VistaGen Therapeutics has obtained US Food and Drug Administration (FDA) clearance for its investigational new drug (IND) application of AV-101 to treat dyskinesia in Parkinson’s disease patients.

AV-101 is an antagonist of N-methyl-D-aspartate receptor (NMDAR) glycine site. NMDAR is a key receptor in the brain and abnormality in the receptor’s function leads to various CNS diseases.

The drug candidate is a prodrug of 7-chloro-kynurenic acid (7-Cl-KYNA). It is expected to offer an at-home, non-sedating therapy option for CNS indications that do not respond adequately to existing treatments.

AV-101 currently has FDA fast-track designation for the adjunctive treatment of major depressive disorder (MDD) and as a non-opioid treatment for neuropathic pain.

The latest FDA clearance allows the company to initiate Phase II clinical development of the drug candidate for dyskinesia in Parkinson’s patients on levodopa-based therapy.

VistaGen Therapeutics CEO Shawn Singh said: “In all clinical studies to date, AV-101 has not been associated with any psychotomimetic side effects or drug-related serious adverse events.
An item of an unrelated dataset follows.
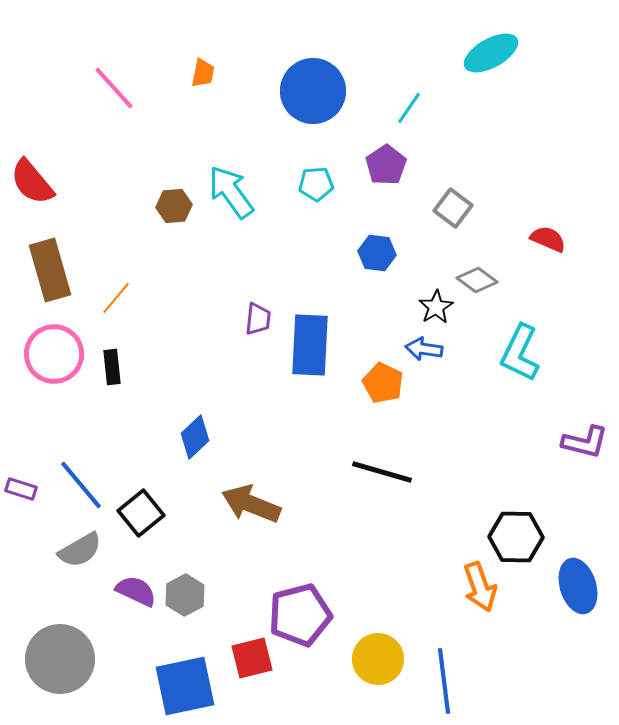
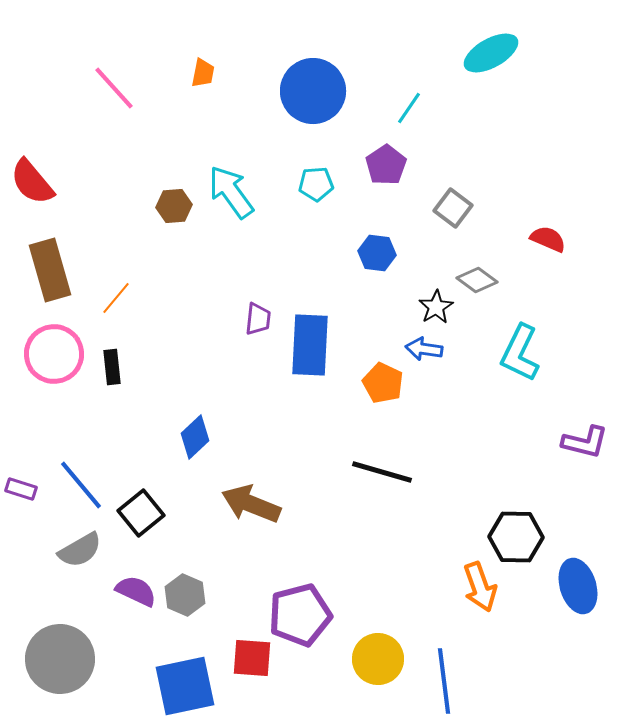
gray hexagon at (185, 595): rotated 9 degrees counterclockwise
red square at (252, 658): rotated 18 degrees clockwise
“With its exceptional safety profile, recently successful preclinical studies in the leading primate model for LID, and the successful Phase Ib NMDAR target engagement clinical study conducted by Baylor College of Medicine in healthy volunteer US military Veterans, we are excited by AV-101’s potential as a novel therapy for levodopa-induced dyskinesia.”

In November last year, VistaGen reported that AV-101 did not meet the primary endpoint in a Phase II trial of patients with MDD.

Data showed no difference in the Montgomery-Åsberg Depression Rating Scale (MADRS-10) total score between AV-101 and placebo groups. AV-101 was well-tolerated without any psychotomimetic side effects or serious adverse events.

Apart from levodopa-induced dyskinesia and MDD, the drug candidate is being studied for the treatment of epilepsy, neuropathic pain, and suicidal ideation.